Eazy E? 'We've got your record company surrounded, put
down the candy and let the little boy go,' Dre rapped on
"Fuck Wit Dre Day". Compton had a new emperor.
Then followed the
bacchanal. In New Orleans, Dre was arrested by mounted
police following a scuffle. A fire at a drunken barbecue
fried two firefighters and Dre's house. Dre was pursued by
hungry lawyers when he threw TV presenter Dee Barnes down
a flight of stairs in a mutual misunderstanding. He saw
out 1992 with four bullets in his leg and no remorse. Dogg
was also in trouble. Showing a disturbing propensity to
compare himself to messrs King, Kennedy and X, Dogg was
booked for murder in 1993. Released on $1m bail, he and
Dre were thrown out of nine different studios as Dre and
his musicians jammed grooves from sources as disparate as
Three Times Dope and Jim Croce. A hundred different tracks
were created in the search for aural perfection.
Dre's mind was too
much on music and cash registers to worry about the human
element.
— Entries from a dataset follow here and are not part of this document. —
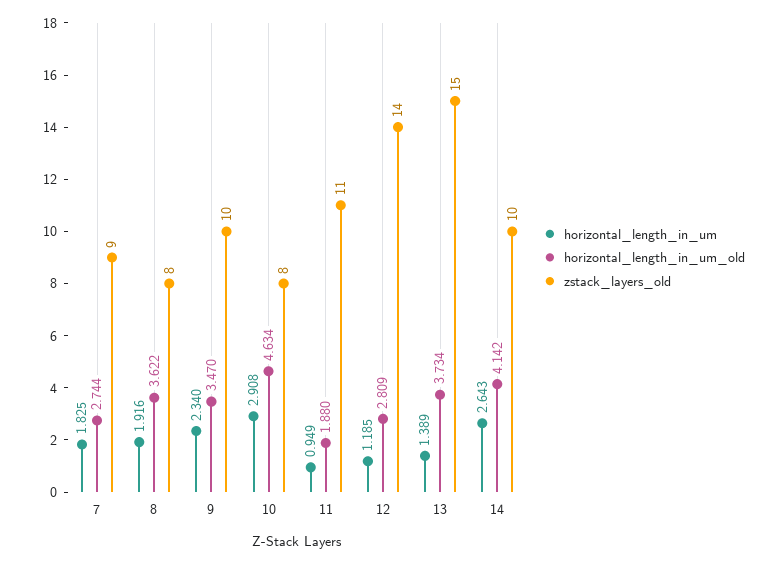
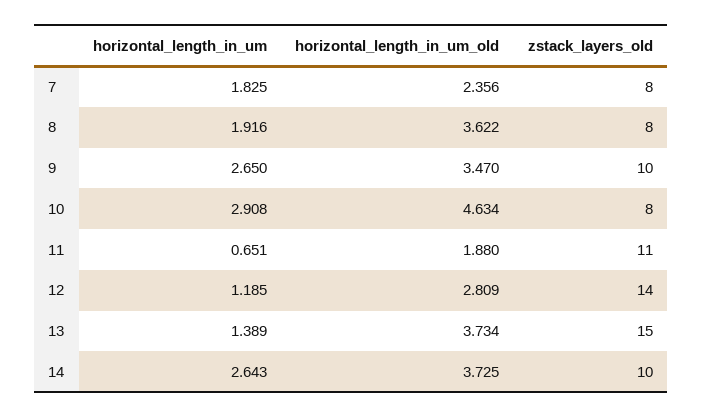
  {
    "horizontal_length_in_um": {
      "7": 1.825,
      "8": 1.916,
-     "9": 2.34,
+     "9": 2.65,
      "10": 2.908,
-     "11": 0.949,
+     "11": 0.651,
      "12": 1.185,
      "13": 1.389,
      "14": 2.643
    },
    "horizontal_length_in_um_old": {
-     "7": 2.744,
+     "7": 2.356,
      "8": 3.622,
      "9": 3.47,
      "10": 4.634,
      "11": 1.88,
      "12": 2.809,
      "13": 3.734,
-     "14": 4.142
+     "14": 3.725
    },
    "zstack_layers_old": {
-     "7": 9,
+     "7": 8,
      "8": 8,
      "9": 10,
      "10": 8,
      "11": 11,
      "12": 14,
      "13": 15,
      "14": 10
    }
  }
But Snoop's persecution complex was fatter than
the basslines he loped his voice around, and Doggy Style
was the sound of a man running with a pack of hounds on
his tail. The shadow of the electric chair loomed, and
with "Murder Was the Case" Snoop broke rap's
first commandment - faced with judgement, he weeps. Dre's
video for "Doggy Dogg World" may have used
Richard 'Shaft' Roundtree to make it look like fun, but
you wouldn't want to live there.
Dre's output is
prodigious, supervising soundtracks to Above the Rim
(which featured his brother Warren G's sublime
"Regulate"), Friday and his directorial debut
Murder Was the Case. He reunited with Ice Cube for a sort
of Niggaz Without Eazy on the Gothic thunderstorm of
"Natural Born Killaz", and monopolized 2Pac's
"California Love", a Top 10 hit. Snoop was
subsequently acquitted on manslaughter charges, but then
Dre, coming out of a spell in the cooler for violating
parole, announced he wouldn't be working with him or Death
Row again. On to the next episode . . .
The Chronic (1992;
Interscope). Named after a potent strain of weed, this is
number one with a bullet, be it on the blissed-out "Nuthin
but a 'G' Thang", the stoned classicism of "L'il
Ghetto Boy", or on "Rat-a-Tat-Tat", one of
the bloodiest gun battles committed to record.